Could you rewrite the stretch of lines from the start through "county / district: City of Norfolk", putting "catalog number" wherever "catalogue / barcode" appears and leaving everything else unchanged?

___ Supplied records ___

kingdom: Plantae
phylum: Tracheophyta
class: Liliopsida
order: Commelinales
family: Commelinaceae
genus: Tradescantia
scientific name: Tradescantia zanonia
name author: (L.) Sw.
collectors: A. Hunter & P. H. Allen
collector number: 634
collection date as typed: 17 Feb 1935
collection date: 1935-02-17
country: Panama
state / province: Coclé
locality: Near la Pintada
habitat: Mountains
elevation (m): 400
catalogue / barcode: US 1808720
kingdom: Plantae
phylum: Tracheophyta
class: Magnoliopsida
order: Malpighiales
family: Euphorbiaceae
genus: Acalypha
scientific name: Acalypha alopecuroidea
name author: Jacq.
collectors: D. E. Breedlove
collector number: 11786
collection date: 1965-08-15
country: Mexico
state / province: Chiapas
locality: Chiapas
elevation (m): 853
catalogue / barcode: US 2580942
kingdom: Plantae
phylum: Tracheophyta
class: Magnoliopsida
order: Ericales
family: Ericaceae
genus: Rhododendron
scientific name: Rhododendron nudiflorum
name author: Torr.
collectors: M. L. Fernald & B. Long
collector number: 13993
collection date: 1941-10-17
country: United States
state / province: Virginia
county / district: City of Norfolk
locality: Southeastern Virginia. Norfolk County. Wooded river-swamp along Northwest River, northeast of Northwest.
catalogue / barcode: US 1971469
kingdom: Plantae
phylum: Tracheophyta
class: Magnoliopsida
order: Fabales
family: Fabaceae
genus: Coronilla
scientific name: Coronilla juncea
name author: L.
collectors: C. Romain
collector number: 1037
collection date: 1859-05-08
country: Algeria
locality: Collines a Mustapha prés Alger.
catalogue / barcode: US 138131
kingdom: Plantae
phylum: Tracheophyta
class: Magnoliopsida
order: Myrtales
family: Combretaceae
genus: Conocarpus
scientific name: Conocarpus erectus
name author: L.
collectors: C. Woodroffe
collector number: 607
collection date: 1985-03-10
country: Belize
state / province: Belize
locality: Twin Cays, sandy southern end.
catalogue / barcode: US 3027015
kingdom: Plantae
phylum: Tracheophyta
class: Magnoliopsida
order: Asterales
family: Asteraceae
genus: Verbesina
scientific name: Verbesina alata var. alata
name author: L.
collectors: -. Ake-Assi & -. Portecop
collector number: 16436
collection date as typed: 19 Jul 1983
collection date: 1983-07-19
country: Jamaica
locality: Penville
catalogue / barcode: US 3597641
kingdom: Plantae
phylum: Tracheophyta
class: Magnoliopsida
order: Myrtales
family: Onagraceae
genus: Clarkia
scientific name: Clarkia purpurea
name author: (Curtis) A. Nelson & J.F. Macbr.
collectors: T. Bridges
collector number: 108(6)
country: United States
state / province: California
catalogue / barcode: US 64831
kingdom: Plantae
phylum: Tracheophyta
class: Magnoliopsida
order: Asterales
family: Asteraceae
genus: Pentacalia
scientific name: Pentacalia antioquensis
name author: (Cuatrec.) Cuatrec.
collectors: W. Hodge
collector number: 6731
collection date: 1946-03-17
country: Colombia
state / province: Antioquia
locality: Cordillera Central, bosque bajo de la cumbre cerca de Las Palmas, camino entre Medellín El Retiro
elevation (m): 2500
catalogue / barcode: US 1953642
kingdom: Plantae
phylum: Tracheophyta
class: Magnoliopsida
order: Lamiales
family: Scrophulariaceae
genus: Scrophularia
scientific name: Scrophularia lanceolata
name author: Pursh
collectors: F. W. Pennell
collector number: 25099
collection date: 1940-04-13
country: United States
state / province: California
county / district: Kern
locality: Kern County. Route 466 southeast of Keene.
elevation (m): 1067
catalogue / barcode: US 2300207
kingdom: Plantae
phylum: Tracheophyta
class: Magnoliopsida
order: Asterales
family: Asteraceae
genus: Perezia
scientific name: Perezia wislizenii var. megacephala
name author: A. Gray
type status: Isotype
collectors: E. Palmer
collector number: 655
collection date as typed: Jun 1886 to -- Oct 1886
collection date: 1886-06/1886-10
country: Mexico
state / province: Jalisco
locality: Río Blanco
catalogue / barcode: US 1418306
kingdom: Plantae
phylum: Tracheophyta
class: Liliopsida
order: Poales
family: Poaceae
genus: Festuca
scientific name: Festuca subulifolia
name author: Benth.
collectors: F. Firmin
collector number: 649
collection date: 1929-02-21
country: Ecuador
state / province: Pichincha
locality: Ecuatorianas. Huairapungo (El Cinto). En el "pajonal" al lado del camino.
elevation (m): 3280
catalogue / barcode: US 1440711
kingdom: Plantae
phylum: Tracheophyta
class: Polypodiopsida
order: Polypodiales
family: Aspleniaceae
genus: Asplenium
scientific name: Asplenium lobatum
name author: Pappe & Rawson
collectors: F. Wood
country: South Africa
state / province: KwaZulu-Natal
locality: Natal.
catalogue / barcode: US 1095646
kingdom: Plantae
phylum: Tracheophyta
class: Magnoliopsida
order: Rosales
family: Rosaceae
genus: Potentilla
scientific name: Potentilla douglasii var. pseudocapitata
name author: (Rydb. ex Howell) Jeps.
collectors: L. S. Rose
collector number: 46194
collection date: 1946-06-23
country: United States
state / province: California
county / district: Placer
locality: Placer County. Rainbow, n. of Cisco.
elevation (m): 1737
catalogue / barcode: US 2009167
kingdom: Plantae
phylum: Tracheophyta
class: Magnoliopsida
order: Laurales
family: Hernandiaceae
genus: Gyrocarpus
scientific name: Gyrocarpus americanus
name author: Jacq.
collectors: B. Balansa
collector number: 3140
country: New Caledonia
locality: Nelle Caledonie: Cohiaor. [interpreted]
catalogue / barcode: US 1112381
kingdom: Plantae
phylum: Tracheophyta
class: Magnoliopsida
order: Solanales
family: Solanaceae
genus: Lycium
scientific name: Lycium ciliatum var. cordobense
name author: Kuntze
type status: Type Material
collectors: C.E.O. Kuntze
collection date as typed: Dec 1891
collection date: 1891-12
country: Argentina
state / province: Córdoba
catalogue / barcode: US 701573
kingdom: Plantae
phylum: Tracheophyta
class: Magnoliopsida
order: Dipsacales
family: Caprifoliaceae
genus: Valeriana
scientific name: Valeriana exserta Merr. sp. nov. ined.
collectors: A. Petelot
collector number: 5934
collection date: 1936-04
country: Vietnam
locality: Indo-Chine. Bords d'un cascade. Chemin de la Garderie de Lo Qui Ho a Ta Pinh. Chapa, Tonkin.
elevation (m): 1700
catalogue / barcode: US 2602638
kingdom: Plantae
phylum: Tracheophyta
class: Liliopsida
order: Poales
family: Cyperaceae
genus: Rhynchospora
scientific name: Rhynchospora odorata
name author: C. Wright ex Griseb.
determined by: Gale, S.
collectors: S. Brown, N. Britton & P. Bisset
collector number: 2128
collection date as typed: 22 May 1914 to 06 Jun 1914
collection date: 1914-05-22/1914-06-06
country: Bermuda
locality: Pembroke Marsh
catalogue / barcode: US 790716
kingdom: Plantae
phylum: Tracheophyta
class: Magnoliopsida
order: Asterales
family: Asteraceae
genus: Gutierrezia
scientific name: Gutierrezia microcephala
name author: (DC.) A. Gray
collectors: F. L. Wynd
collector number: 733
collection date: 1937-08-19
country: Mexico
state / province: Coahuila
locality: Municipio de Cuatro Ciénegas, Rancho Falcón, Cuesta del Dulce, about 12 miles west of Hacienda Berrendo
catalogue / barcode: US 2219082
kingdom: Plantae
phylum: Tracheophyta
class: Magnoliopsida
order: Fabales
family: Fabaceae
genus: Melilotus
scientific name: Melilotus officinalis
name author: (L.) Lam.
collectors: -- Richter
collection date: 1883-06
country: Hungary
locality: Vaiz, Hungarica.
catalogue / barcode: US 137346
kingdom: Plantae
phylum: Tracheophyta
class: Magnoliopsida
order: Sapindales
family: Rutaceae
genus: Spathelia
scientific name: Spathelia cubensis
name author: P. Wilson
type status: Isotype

___

Worked solution:
kingdom: Plantae
phylum: Tracheophyta
class: Liliopsida
order: Commelinales
family: Commelinaceae
genus: Tradescantia
scientific name: Tradescantia zanonia
name author: (L.) Sw.
collectors: A. Hunter & P. H. Allen
collector number: 634
collection date as typed: 17 Feb 1935
collection date: 1935-02-17
country: Panama
state / province: Coclé
locality: Near la Pintada
habitat: Mountains
elevation (m): 400
catalog number: US 1808720
kingdom: Plantae
phylum: Tracheophyta
class: Magnoliopsida
order: Malpighiales
family: Euphorbiaceae
genus: Acalypha
scientific name: Acalypha alopecuroidea
name author: Jacq.
collectors: D. E. Breedlove
collector number: 11786
collection date: 1965-08-15
country: Mexico
state / province: Chiapas
locality: Chiapas
elevation (m): 853
catalog number: US 2580942
kingdom: Plantae
phylum: Tracheophyta
class: Magnoliopsida
order: Ericales
family: Ericaceae
genus: Rhododendron
scientific name: Rhododendron nudiflorum
name author: Torr.
collectors: M. L. Fernald & B. Long
collector number: 13993
collection date: 1941-10-17
country: United States
state / province: Virginia
county / district: City of Norfolk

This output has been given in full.